Breyer calls for judges to learn from one another and to seek information from briefs and other documents to enhance their capacity to understand the potential international implications of a given case. This is a common sense suggestion. But, one wonders how practical it is. After a fashion, judges all rely on information in briefs because no judge can take the time to become an expert in everything from product liability to forensics to medicine, to engineering, to local politics in Indonesia. As a result, Breyer’s call for more interchange among judges is, really a call for judges to be willing to rise above the predilections imposed by the canons of legal education.
This is not simply a call for more learned circumspection. Breyer maintains that a greater judicial understanding of the legal and practical realities of other nations’ and international legal issues will allow us “to preserve our basic American values” (p. 235). We cannot do this unless we have a better understanding of how those values compete and compare with other nations’ value that exist in the global legal web.
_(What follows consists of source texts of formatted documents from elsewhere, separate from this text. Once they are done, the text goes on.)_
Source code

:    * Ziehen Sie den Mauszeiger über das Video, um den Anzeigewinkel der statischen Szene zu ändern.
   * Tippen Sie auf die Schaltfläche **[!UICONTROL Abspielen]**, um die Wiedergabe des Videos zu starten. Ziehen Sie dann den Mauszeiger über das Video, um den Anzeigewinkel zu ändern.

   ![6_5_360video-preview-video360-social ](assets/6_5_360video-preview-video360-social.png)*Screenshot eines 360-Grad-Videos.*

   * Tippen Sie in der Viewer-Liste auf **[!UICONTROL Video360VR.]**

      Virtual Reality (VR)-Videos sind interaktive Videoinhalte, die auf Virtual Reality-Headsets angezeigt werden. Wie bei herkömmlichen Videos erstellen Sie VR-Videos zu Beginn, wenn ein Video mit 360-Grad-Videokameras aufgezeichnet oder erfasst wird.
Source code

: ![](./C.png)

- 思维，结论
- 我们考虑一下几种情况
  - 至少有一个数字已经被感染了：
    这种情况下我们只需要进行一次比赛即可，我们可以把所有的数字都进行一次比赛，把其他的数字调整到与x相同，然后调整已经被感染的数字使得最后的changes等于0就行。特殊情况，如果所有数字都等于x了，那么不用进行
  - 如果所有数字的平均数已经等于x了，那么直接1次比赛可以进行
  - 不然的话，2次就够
In sum, this is an important book that will elicit strong negative and positive responses. For some, it will be a realistic statement of the nature of 21st century constitutional interpretation. For others, it will be restatement of Breyer’s disagreements with Scalia. Regardless, THE COURT AND THE WORLD offers an in-depth statement of Breyer’s vision of the role of the Supreme Court in an increasingly complex constitutional environment.
REFERENCES:
Ely, John Hart. (1981). DEMOCRACY AND DISTRUST A THEORY OF JUDICIAL REVIEW. Cambridge, MA: Harvard University Press.
CASE REFERENCES:
EX PARTE QUIRIN, 317 U.S. 1 (1942).
FILARTIGA V. PENA-IRALA, 620 F. 2d 876 (1980). [*95]
KOREMATSU V. UNITED STATES, 323 U.S. 214 (1944).
MCCULLOCH V. MARLYAND, 17 U.S. 316 (1819).
SOSA V. ALVAREZ-MACHAIN, 542 U.S. 692 (2004).
U.S. V. CURTISS-WRIGHT EXPORT CORP., 299 U.S. 304 (1936).
YOUNGSTOWN SHEET & TUBE CO. V. SAWYER, 343 U.S. 579 (1952).
ZIVOTOVSKY V. CLINTON, 566 U.S. __ (2012).